Go through the data and report each line that holds the string "CROSS".

Segment Start: Record extracts

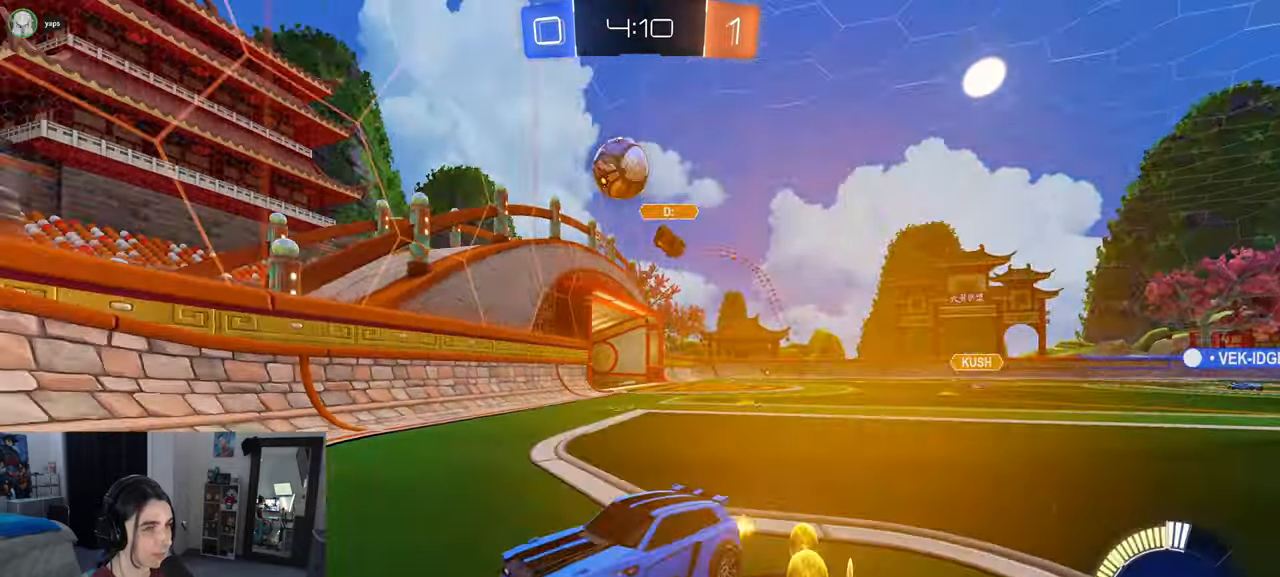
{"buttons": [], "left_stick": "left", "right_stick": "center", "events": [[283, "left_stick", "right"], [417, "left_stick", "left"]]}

Segment End: Record extracts
Segment Start: Record extracts

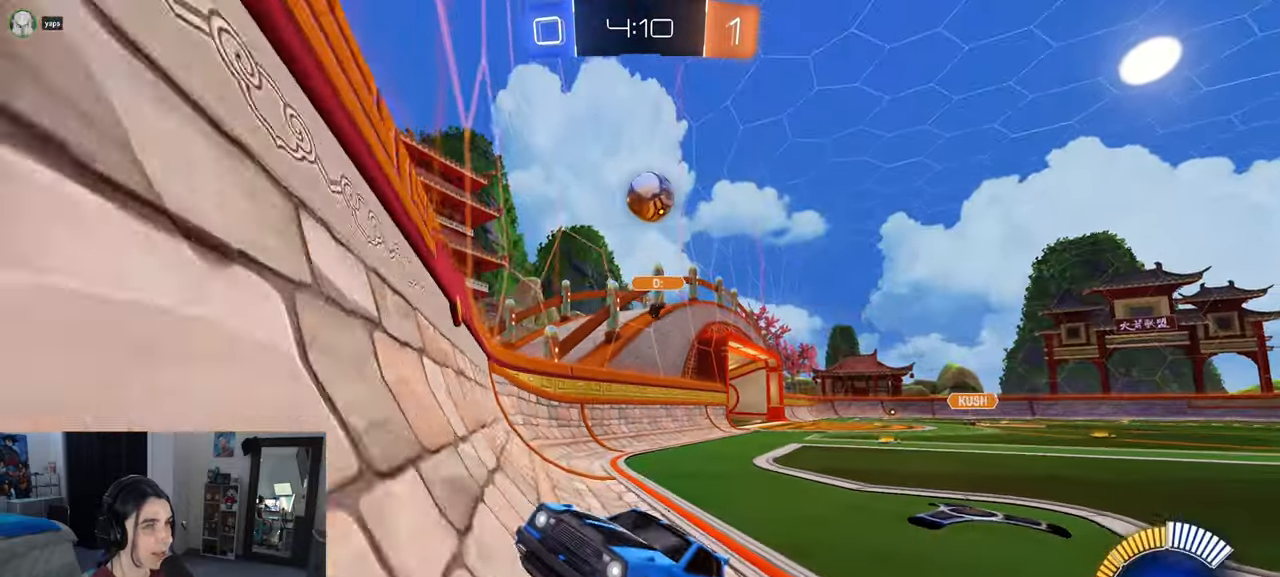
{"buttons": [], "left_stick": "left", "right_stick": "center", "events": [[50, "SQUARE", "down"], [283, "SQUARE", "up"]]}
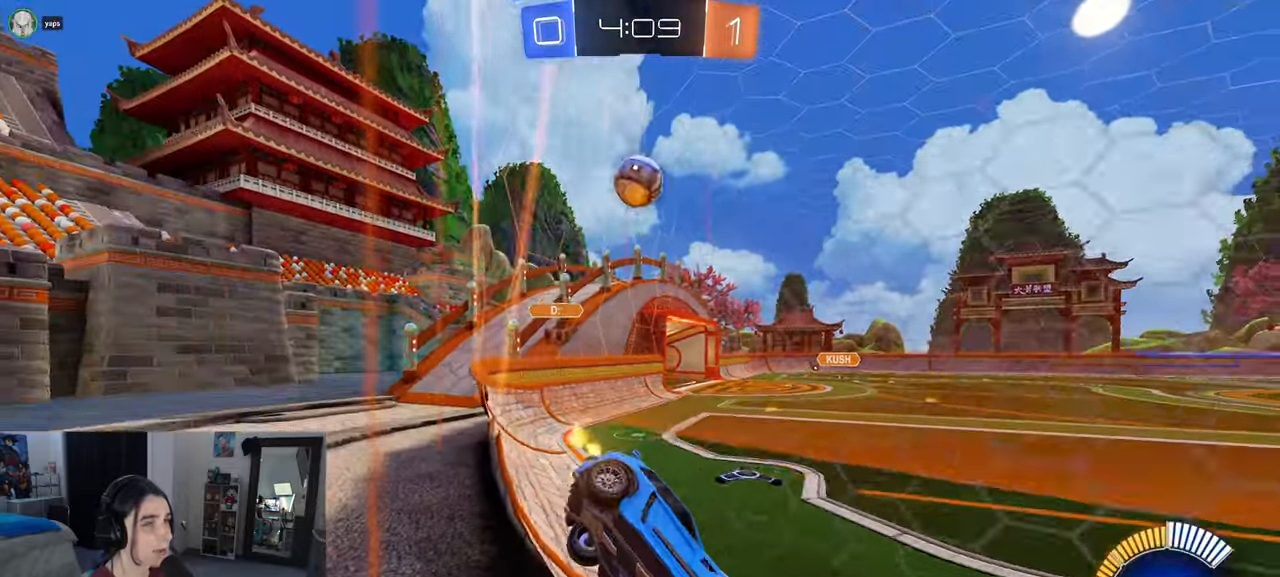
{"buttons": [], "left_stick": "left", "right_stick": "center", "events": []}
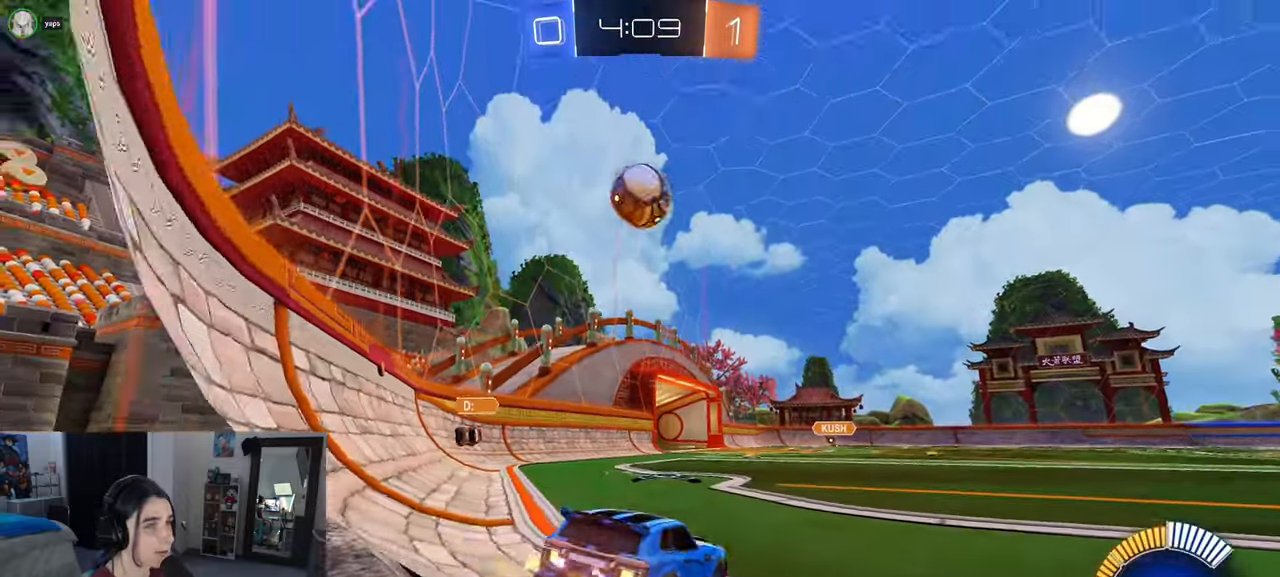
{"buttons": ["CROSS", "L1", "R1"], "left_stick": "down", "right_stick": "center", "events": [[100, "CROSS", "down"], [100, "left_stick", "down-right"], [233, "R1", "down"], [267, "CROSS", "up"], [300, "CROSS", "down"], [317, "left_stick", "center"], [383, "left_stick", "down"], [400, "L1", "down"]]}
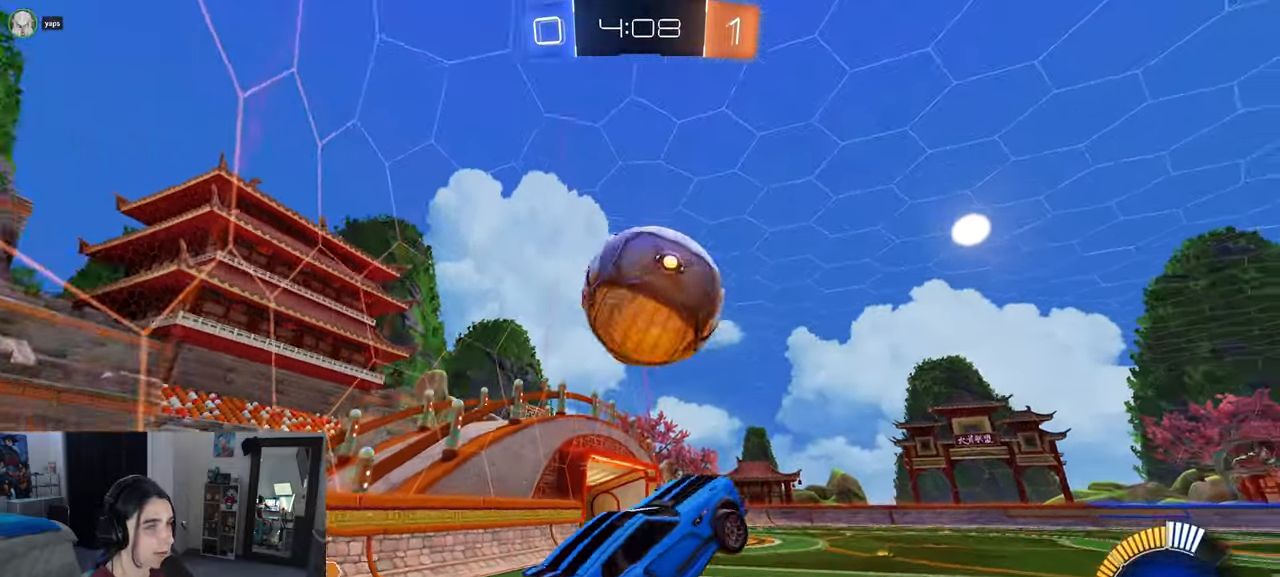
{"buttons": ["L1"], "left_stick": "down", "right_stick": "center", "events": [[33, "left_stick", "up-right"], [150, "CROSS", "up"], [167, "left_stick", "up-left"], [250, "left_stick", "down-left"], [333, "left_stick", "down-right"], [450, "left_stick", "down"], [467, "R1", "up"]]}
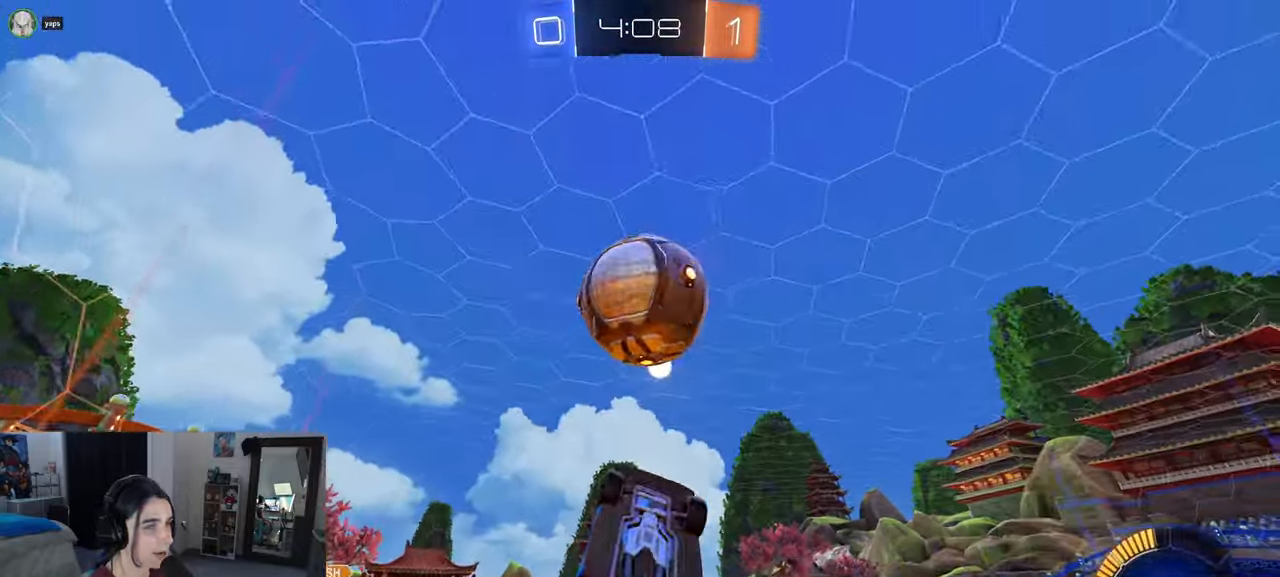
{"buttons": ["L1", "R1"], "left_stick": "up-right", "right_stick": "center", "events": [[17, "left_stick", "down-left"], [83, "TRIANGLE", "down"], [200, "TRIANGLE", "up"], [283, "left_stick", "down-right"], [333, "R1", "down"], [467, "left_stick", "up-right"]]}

Segment End: Record extracts

• Exercise result:
{"buttons": ["CROSS", "L1", "R1"], "left_stick": "down", "right_stick": "center", "events": [[100, "CROSS", "down"], [100, "left_stick", "down-right"], [233, "R1", "down"], [267, "CROSS", "up"], [300, "CROSS", "down"], [317, "left_stick", "center"], [383, "left_stick", "down"], [400, "L1", "down"]]}
{"buttons": ["L1"], "left_stick": "down", "right_stick": "center", "events": [[33, "left_stick", "up-right"], [150, "CROSS", "up"], [167, "left_stick", "up-left"], [250, "left_stick", "down-left"], [333, "left_stick", "down-right"], [450, "left_stick", "down"], [467, "R1", "up"]]}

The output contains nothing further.